◆ **WORK REQUIRED**
Copy each entry below exactly.

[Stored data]
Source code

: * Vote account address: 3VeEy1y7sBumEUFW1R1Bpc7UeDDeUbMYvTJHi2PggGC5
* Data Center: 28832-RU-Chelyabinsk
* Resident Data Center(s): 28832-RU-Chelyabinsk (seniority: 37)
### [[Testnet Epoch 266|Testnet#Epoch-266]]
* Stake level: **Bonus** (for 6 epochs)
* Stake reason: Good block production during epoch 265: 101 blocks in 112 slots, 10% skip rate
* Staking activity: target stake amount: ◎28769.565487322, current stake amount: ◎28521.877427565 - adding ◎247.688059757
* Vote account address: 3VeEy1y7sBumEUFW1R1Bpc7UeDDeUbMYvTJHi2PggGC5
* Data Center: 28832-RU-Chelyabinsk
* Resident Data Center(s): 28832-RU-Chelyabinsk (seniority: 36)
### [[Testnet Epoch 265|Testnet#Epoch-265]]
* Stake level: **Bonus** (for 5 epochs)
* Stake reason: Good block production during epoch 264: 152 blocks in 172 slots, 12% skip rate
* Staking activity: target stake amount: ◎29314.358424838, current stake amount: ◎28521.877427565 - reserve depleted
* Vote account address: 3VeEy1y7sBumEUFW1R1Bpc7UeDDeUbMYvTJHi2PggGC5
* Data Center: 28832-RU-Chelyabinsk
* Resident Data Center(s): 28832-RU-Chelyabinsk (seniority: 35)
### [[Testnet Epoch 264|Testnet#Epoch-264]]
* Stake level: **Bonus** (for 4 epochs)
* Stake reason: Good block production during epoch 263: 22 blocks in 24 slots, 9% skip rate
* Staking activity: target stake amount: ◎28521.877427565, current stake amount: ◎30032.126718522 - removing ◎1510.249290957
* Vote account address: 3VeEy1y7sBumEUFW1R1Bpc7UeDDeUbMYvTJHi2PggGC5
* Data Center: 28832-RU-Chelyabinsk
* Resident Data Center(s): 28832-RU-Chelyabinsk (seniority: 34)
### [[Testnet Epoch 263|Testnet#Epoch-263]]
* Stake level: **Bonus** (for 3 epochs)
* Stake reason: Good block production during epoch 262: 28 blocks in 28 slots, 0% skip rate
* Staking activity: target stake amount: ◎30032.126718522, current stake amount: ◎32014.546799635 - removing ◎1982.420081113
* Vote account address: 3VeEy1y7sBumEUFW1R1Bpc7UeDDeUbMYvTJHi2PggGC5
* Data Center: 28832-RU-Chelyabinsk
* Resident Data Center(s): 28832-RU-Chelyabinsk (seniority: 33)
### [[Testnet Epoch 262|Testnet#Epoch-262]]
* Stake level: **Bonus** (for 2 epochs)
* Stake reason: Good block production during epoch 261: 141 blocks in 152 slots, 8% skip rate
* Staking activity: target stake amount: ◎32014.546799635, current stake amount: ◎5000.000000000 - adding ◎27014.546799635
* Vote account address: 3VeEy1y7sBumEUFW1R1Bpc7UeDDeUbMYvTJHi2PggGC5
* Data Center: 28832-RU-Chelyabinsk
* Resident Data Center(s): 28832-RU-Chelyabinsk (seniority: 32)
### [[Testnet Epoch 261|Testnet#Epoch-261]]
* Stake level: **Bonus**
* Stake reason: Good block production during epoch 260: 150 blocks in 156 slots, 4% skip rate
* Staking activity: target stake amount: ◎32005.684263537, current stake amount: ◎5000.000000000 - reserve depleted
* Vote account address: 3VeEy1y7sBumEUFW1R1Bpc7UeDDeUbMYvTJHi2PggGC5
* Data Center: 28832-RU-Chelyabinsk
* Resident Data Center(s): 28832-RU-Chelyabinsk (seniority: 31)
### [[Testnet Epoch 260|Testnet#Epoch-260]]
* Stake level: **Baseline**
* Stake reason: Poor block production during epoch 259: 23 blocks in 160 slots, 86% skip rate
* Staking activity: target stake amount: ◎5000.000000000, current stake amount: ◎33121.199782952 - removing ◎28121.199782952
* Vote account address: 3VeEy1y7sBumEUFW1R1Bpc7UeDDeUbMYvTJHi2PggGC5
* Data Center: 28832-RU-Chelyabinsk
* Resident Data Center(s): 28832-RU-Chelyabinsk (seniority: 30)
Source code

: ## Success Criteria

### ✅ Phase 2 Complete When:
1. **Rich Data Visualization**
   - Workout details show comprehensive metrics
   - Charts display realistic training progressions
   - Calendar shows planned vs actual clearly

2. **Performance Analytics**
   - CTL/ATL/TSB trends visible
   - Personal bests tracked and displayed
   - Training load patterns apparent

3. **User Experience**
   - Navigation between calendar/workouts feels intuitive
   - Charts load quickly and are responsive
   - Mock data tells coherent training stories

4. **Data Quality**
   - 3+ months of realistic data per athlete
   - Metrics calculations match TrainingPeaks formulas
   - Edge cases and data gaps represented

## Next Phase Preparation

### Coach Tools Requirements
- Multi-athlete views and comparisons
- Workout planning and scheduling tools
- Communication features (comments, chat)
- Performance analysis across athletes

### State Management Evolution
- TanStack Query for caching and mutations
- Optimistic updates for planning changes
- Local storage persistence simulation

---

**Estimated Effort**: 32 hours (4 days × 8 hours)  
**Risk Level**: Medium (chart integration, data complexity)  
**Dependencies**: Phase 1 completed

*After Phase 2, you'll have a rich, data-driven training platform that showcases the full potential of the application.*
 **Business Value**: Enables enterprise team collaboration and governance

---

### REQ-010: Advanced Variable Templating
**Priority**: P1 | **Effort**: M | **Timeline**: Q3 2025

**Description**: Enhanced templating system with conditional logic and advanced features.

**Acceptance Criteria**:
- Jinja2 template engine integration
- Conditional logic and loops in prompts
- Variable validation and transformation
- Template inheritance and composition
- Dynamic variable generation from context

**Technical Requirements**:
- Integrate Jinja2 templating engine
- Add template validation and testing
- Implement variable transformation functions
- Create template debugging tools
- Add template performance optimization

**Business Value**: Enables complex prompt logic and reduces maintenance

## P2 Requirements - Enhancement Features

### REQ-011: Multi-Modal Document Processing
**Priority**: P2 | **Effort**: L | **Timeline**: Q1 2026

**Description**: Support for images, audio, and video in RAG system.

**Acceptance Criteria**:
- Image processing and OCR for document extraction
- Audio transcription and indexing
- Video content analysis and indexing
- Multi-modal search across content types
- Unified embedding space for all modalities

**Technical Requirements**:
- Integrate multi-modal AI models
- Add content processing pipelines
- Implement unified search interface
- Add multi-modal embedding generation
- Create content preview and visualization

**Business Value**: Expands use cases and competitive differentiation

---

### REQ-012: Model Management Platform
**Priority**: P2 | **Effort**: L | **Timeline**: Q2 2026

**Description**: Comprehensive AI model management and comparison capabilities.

◆ **EXPECTED ANSWER**
Source code

: * Vote account address: 3VeEy1y7sBumEUFW1R1Bpc7UeDDeUbMYvTJHi2PggGC5
* Data Center: 28832-RU-Chelyabinsk
* Resident Data Center(s): 28832-RU-Chelyabinsk (seniority: 37)
### [[Testnet Epoch 266|Testnet#Epoch-266]]
* Stake level: **Bonus** (for 6 epochs)
* Stake reason: Good block production during epoch 265: 101 blocks in 112 slots, 10% skip rate
* Staking activity: target stake amount: ◎28769.565487322, current stake amount: ◎28521.877427565 - adding ◎247.688059757
* Vote account address: 3VeEy1y7sBumEUFW1R1Bpc7UeDDeUbMYvTJHi2PggGC5
* Data Center: 28832-RU-Chelyabinsk
* Resident Data Center(s): 28832-RU-Chelyabinsk (seniority: 36)
### [[Testnet Epoch 265|Testnet#Epoch-265]]
* Stake level: **Bonus** (for 5 epochs)
* Stake reason: Good block production during epoch 264: 152 blocks in 172 slots, 12% skip rate
* Staking activity: target stake amount: ◎29314.358424838, current stake amount: ◎28521.877427565 - reserve depleted
* Vote account address: 3VeEy1y7sBumEUFW1R1Bpc7UeDDeUbMYvTJHi2PggGC5
* Data Center: 28832-RU-Chelyabinsk
* Resident Data Center(s): 28832-RU-Chelyabinsk (seniority: 35)
### [[Testnet Epoch 264|Testnet#Epoch-264]]
* Stake level: **Bonus** (for 4 epochs)
* Stake reason: Good block production during epoch 263: 22 blocks in 24 slots, 9% skip rate
* Staking activity: target stake amount: ◎28521.877427565, current stake amount: ◎30032.126718522 - removing ◎1510.249290957
* Vote account address: 3VeEy1y7sBumEUFW1R1Bpc7UeDDeUbMYvTJHi2PggGC5
* Data Center: 28832-RU-Chelyabinsk
* Resident Data Center(s): 28832-RU-Chelyabinsk (seniority: 34)
### [[Testnet Epoch 263|Testnet#Epoch-263]]
* Stake level: **Bonus** (for 3 epochs)
* Stake reason: Good block production during epoch 262: 28 blocks in 28 slots, 0% skip rate
* Staking activity: target stake amount: ◎30032.126718522, current stake amount: ◎32014.546799635 - removing ◎1982.420081113
* Vote account address: 3VeEy1y7sBumEUFW1R1Bpc7UeDDeUbMYvTJHi2PggGC5
* Data Center: 28832-RU-Chelyabinsk
* Resident Data Center(s): 28832-RU-Chelyabinsk (seniority: 33)
### [[Testnet Epoch 262|Testnet#Epoch-262]]
* Stake level: **Bonus** (for 2 epochs)
* Stake reason: Good block production during epoch 261: 141 blocks in 152 slots, 8% skip rate
* Staking activity: target stake amount: ◎32014.546799635, current stake amount: ◎5000.000000000 - adding ◎27014.546799635
* Vote account address: 3VeEy1y7sBumEUFW1R1Bpc7UeDDeUbMYvTJHi2PggGC5
* Data Center: 28832-RU-Chelyabinsk
* Resident Data Center(s): 28832-RU-Chelyabinsk (seniority: 32)
### [[Testnet Epoch 261|Testnet#Epoch-261]]
* Stake level: **Bonus**
* Stake reason: Good block production during epoch 260: 150 blocks in 156 slots, 4% skip rate
* Staking activity: target stake amount: ◎32005.684263537, current stake amount: ◎5000.000000000 - reserve depleted
* Vote account address: 3VeEy1y7sBumEUFW1R1Bpc7UeDDeUbMYvTJHi2PggGC5
* Data Center: 28832-RU-Chelyabinsk
* Resident Data Center(s): 28832-RU-Chelyabinsk (seniority: 31)
### [[Testnet Epoch 260|Testnet#Epoch-260]]
* Stake level: **Baseline**
* Stake reason: Poor block production during epoch 259: 23 blocks in 160 slots, 86% skip rate
* Staking activity: target stake amount: ◎5000.000000000, current stake amount: ◎33121.199782952 - removing ◎28121.199782952
* Vote account address: 3VeEy1y7sBumEUFW1R1Bpc7UeDDeUbMYvTJHi2PggGC5
* Data Center: 28832-RU-Chelyabinsk
* Resident Data Center(s): 28832-RU-Chelyabinsk (seniority: 30)
Source code

: ## Success Criteria

### ✅ Phase 2 Complete When:
1. **Rich Data Visualization**
   - Workout details show comprehensive metrics
   - Charts display realistic training progressions
   - Calendar shows planned vs actual clearly

2. **Performance Analytics**
   - CTL/ATL/TSB trends visible
   - Personal bests tracked and displayed
   - Training load patterns apparent

3. **User Experience**
   - Navigation between calendar/workouts feels intuitive
   - Charts load quickly and are responsive
   - Mock data tells coherent training stories

4. **Data Quality**
   - 3+ months of realistic data per athlete
   - Metrics calculations match TrainingPeaks formulas
   - Edge cases and data gaps represented

## Next Phase Preparation

### Coach Tools Requirements
- Multi-athlete views and comparisons
- Workout planning and scheduling tools
- Communication features (comments, chat)
- Performance analysis across athletes

### State Management Evolution
- TanStack Query for caching and mutations
- Optimistic updates for planning changes
- Local storage persistence simulation

---

**Estimated Effort**: 32 hours (4 days × 8 hours)  
**Risk Level**: Medium (chart integration, data complexity)  
**Dependencies**: Phase 1 completed

*After Phase 2, you'll have a rich, data-driven training platform that showcases the full potential of the application.*
 **Business Value**: Enables enterprise team collaboration and governance

---

### REQ-010: Advanced Variable Templating
**Priority**: P1 | **Effort**: M | **Timeline**: Q3 2025

**Description**: Enhanced templating system with conditional logic and advanced features.

**Acceptance Criteria**:
- Jinja2 template engine integration
- Conditional logic and loops in prompts
- Variable validation and transformation
- Template inheritance and composition
- Dynamic variable generation from context

**Technical Requirements**:
- Integrate Jinja2 templating engine
- Add template validation and testing
- Implement variable transformation functions
- Create template debugging tools
- Add template performance optimization

**Business Value**: Enables complex prompt logic and reduces maintenance

## P2 Requirements - Enhancement Features

### REQ-011: Multi-Modal Document Processing
**Priority**: P2 | **Effort**: L | **Timeline**: Q1 2026

**Description**: Support for images, audio, and video in RAG system.

**Acceptance Criteria**:
- Image processing and OCR for document extraction
- Audio transcription and indexing
- Video content analysis and indexing
- Multi-modal search across content types
- Unified embedding space for all modalities

**Technical Requirements**:
- Integrate multi-modal AI models
- Add content processing pipelines
- Implement unified search interface
- Add multi-modal embedding generation
- Create content preview and visualization

**Business Value**: Expands use cases and competitive differentiation

---

### REQ-012: Model Management Platform
**Priority**: P2 | **Effort**: L | **Timeline**: Q2 2026

**Description**: Comprehensive AI model management and comparison capabilities.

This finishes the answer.